Maria Eletta Martini e i ricordi livornesi


(Massimo Masiero) – Livorno 3 marzo. Maria Eletta Martini, ex presidente della Camera, esponente della Democrazia Cristiana, promotrice e relatrice della riforma del diritto di famiglia (legge approvata nel 1975), presidente del centro nazionale del volontariato, ha avuto un rapporto stretto con Livorno. Fu eletta alla Camera e al Senato, dal 1963 al 1992, pur essendo nata a Lucca, anche con i voti dei livornesi perché il collegio elettorale comprendeva Livorno-Pisa-Lucca e Massa Carrara.

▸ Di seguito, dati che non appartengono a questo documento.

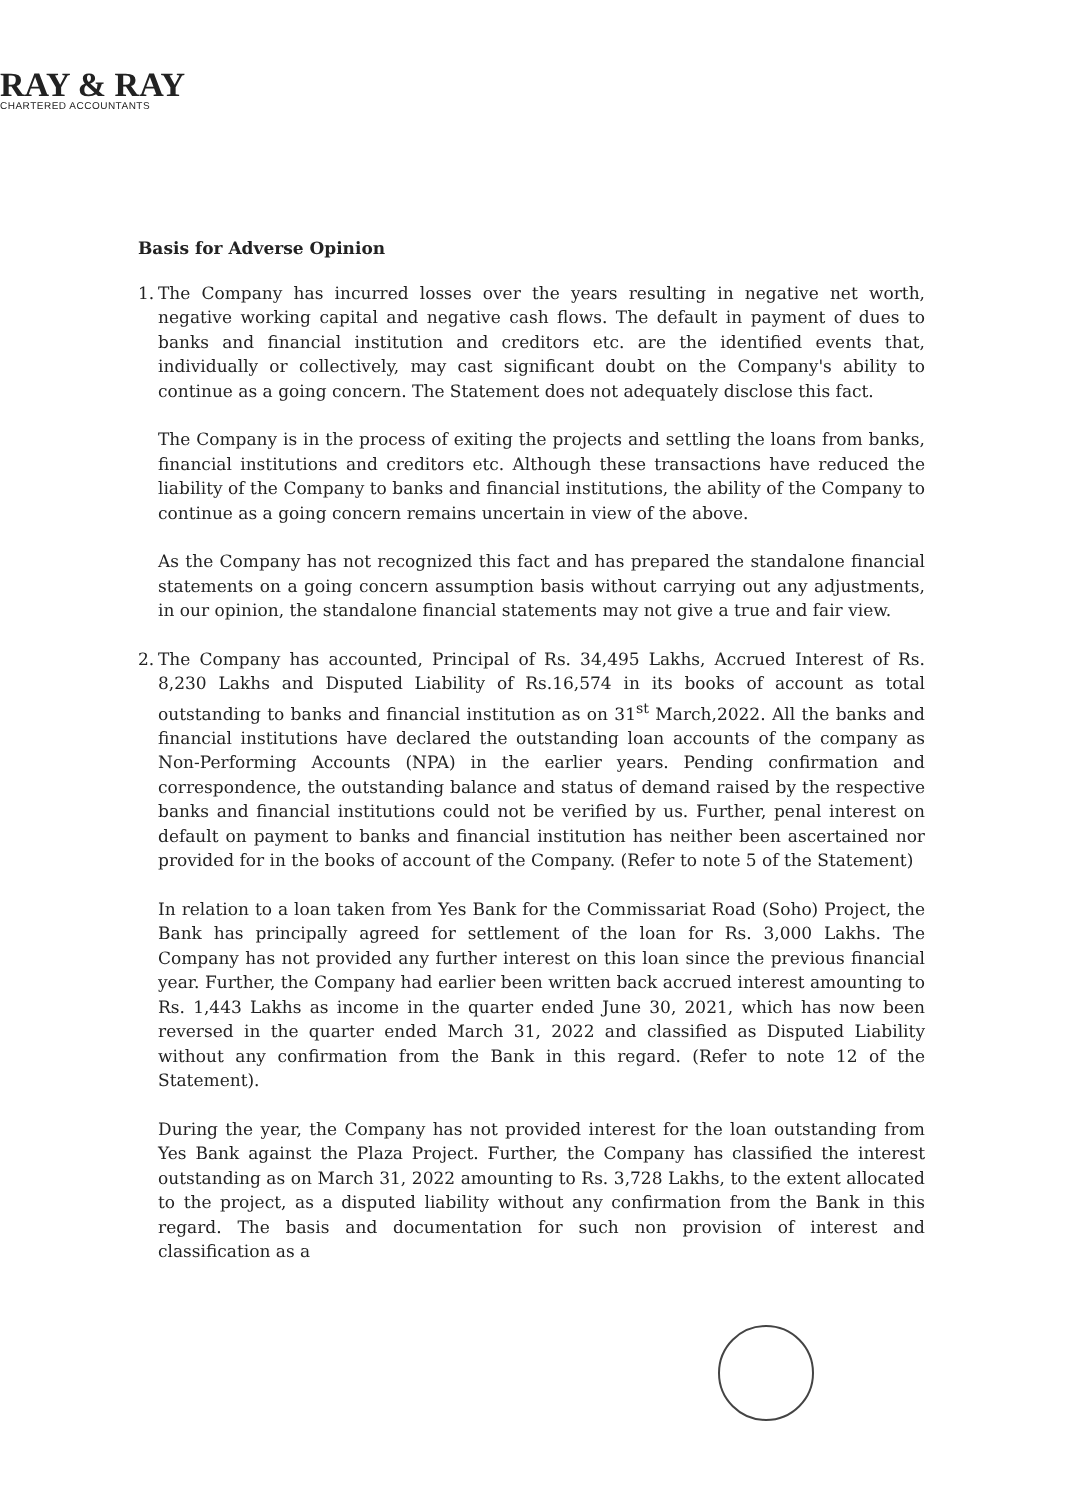RAY & RAY
CHARTERED ACCOUNTANTS
Basis for Adverse Opinion
1.
The Company has incurred losses over the years resulting in negative net worth, negative working capital and negative cash flows. The default in payment of dues to banks and financial institution and creditors etc. are the identified events that, individually or collectively, may cast significant doubt on the Company's ability to continue as a going concern. The Statement does not adequately disclose this fact.
The Company is in the process of exiting the projects and settling the loans from banks, financial institutions and creditors etc. Although these transactions have reduced the liability of the Company to banks and financial institutions, the ability of the Company to continue as a going concern remains uncertain in view of the above.
As the Company has not recognized this fact and has prepared the standalone financial statements on a going concern assumption basis without carrying out any adjustments, in our opinion, the standalone financial statements may not give a true and fair view.
2.
The Company has accounted, Principal of Rs. 34,495 Lakhs, Accrued Interest of Rs. 8,230 Lakhs and Disputed Liability of Rs.16,574 in its books of account as total outstanding to banks and financial institution as on 31<sup>st</sup> March,2022. All the banks and financial institutions have declared the outstanding loan accounts of the company as Non-Performing Accounts (NPA) in the earlier years. Pending confirmation and correspondence, the outstanding balance and status of demand raised by the respective banks and financial institutions could not be verified by us. Further, penal interest on default on payment to banks and financial institution has neither been ascertained nor provided for in the books of account of the Company. (Refer to note 5 of the Statement)
In relation to a loan taken from Yes Bank for the Commissariat Road (Soho) Project, the Bank has principally agreed for settlement of the loan for Rs. 3,000 Lakhs. The Company has not provided any further interest on this loan since the previous financial year. Further, the Company had earlier been written back accrued interest amounting to Rs. 1,443 Lakhs as income in the quarter ended June 30, 2021, which has now been reversed in the quarter ended March 31, 2022 and classified as Disputed Liability without any confirmation from the Bank in this regard. (Refer to note 12 of the Statement).
During the year, the Company has not provided interest for the loan outstanding from Yes Bank against the Plaza Project. Further, the Company has classified the interest outstanding as on March 31, 2022 amounting to Rs. 3,728 Lakhs, to the extent allocated to the project, as a disputed liability without any confirmation from the Bank in this regard. The basis and documentation for such non provision of interest and classification as a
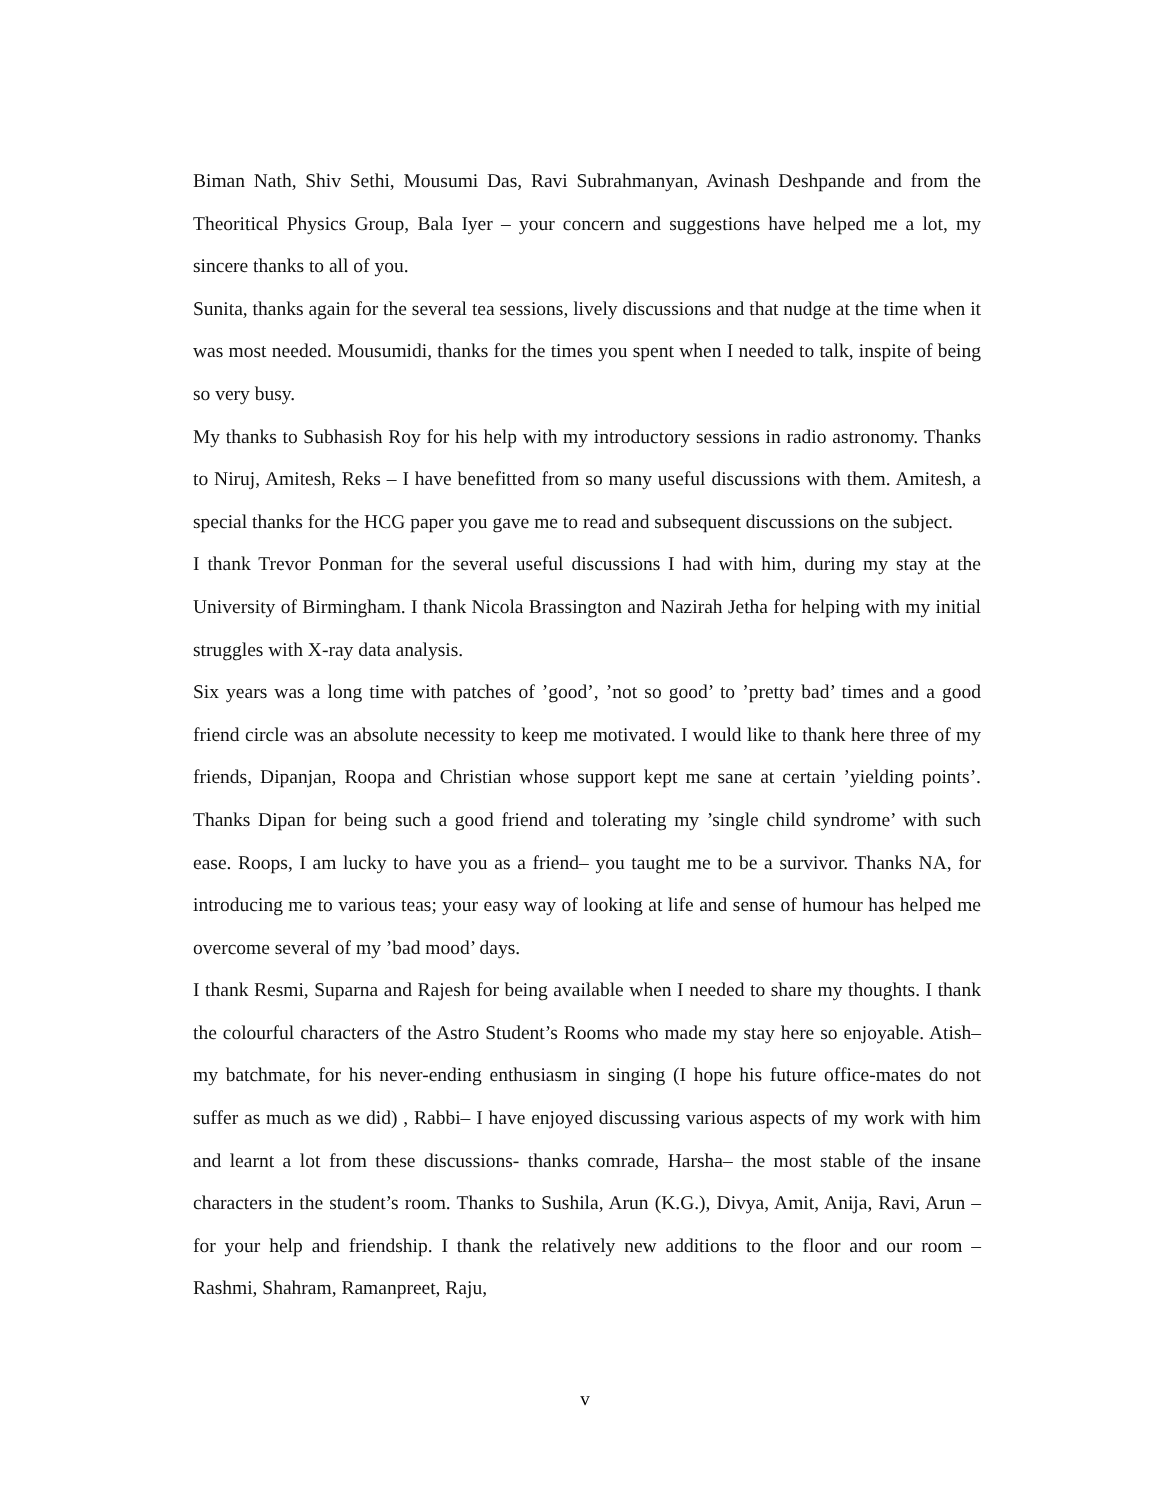Biman Nath, Shiv Sethi, Mousumi Das, Ravi Subrahmanyan, Avinash Deshpande and from the Theoritical Physics Group, Bala Iyer – your concern and suggestions have helped me a lot, my sincere thanks to all of you.
Sunita, thanks again for the several tea sessions, lively discussions and that nudge at the time when it was most needed. Mousumidi, thanks for the times you spent when I needed to talk, inspite of being so very busy.
My thanks to Subhasish Roy for his help with my introductory sessions in radio astronomy. Thanks to Niruj, Amitesh, Reks – I have benefitted from so many useful discussions with them. Amitesh, a special thanks for the HCG paper you gave me to read and subsequent discussions on the subject.
I thank Trevor Ponman for the several useful discussions I had with him, during my stay at the University of Birmingham. I thank Nicola Brassington and Nazirah Jetha for helping with my initial struggles with X-ray data analysis.
Six years was a long time with patches of ’good’, ’not so good’ to ’pretty bad’ times and a good friend circle was an absolute necessity to keep me motivated. I would like to thank here three of my friends, Dipanjan, Roopa and Christian whose support kept me sane at certain ’yielding points’. Thanks Dipan for being such a good friend and tolerating my ’single child syndrome’ with such ease. Roops, I am lucky to have you as a friend– you taught me to be a survivor. Thanks NA, for introducing me to various teas; your easy way of looking at life and sense of humour has helped me overcome several of my ’bad mood’ days.
I thank Resmi, Suparna and Rajesh for being available when I needed to share my thoughts. I thank the colourful characters of the Astro Student’s Rooms who made my stay here so enjoyable. Atish– my batchmate, for his never-ending enthusiasm in singing (I hope his future office-mates do not suffer as much as we did) , Rabbi– I have enjoyed discussing various aspects of my work with him and learnt a lot from these discussions- thanks comrade, Harsha– the most stable of the insane characters in the student’s room. Thanks to Sushila, Arun (K.G.), Divya, Amit, Anija, Ravi, Arun – for your help and friendship. I thank the relatively new additions to the floor and our room – Rashmi, Shahram, Ramanpreet, Raju,
v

“Ancora oggi, a poco più di cinque anni dalla morte, avvenuta il 29 dicembre 2011, a 89 anni, amo definire Maria Eletta Martini una cristiana laica del Concilio Vaticano II, che voleva e sapeva stare dentro il flusso della storia umana, ispirata ad un modello di vita incarnato da due perle veramente evangeliche: il disinteresse personale e lo spirito di servizio”. Così la ricorda Pietro Gianneschi, sacerdote lucchese e amico d’infanzia, su “Toscana Oggi”, il settimanale cattolico edito a Firenze.

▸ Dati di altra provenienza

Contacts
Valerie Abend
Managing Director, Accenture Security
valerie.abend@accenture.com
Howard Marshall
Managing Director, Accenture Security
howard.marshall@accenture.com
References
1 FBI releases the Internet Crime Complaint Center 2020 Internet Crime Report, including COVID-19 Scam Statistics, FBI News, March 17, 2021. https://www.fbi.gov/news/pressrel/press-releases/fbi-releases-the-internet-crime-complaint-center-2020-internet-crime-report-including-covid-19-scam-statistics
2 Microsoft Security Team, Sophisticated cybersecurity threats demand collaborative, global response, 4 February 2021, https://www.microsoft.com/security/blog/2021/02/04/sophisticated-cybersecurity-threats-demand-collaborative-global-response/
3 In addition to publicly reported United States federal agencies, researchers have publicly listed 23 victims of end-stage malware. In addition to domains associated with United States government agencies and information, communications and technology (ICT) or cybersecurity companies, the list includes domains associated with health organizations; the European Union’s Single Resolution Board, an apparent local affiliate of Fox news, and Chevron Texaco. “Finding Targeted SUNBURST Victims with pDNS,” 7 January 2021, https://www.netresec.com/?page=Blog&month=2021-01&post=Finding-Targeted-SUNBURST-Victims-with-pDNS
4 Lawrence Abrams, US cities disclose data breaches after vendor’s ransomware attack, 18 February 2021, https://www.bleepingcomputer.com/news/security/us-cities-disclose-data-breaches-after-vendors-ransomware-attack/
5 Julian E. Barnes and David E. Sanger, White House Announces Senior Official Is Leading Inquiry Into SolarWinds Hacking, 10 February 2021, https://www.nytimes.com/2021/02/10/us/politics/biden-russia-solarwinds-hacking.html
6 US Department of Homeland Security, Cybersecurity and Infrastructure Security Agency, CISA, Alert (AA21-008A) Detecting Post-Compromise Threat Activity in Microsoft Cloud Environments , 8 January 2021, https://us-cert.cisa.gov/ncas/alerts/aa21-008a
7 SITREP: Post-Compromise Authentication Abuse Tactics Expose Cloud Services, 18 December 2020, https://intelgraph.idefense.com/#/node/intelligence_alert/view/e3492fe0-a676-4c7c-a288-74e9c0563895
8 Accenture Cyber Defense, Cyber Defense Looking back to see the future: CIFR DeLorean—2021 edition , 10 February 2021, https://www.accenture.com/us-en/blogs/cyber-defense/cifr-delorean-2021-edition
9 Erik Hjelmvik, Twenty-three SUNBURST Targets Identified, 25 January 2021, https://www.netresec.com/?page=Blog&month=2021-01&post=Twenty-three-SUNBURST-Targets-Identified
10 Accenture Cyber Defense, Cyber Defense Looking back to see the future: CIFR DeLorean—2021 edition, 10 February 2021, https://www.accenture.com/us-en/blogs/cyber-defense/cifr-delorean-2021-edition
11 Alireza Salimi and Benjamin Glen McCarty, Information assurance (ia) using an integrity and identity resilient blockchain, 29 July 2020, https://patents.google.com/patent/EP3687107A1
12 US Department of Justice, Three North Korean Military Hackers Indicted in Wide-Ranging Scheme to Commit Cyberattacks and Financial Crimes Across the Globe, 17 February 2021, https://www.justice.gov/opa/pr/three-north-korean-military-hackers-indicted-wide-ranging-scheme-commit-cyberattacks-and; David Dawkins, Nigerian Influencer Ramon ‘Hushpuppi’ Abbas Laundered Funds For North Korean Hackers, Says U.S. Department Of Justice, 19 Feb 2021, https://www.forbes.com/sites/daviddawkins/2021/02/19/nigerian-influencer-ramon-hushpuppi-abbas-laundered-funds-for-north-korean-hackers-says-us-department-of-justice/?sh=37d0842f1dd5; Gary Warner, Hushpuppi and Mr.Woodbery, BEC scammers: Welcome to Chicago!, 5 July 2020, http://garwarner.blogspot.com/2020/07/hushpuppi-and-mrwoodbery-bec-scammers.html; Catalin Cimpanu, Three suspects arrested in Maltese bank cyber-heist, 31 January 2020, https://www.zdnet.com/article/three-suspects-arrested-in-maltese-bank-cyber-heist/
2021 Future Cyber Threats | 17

Il presidente della Repubblica, Sergio Mattarella, (in una foto storica da Toscana News) l’ha voluta ricordare oggi al teatro del Giglio di Lucca perché “fu anche costruttrice di una democrazia più larga e partecipata, sostenitrice dell’autonomia e della libertà delle formazioni sociali”. La sua etica è stata quella di “contrastare sempre la corruzione, senza esitare e lo ha fatto in nome della propria coscienza e della democrazia”. Grazie a “madri della Repubblica” come lei, Nilde Jotti e Tina Anselmi, ha detto il presidente Mattarella “oggi la parità di genere è una realtà”.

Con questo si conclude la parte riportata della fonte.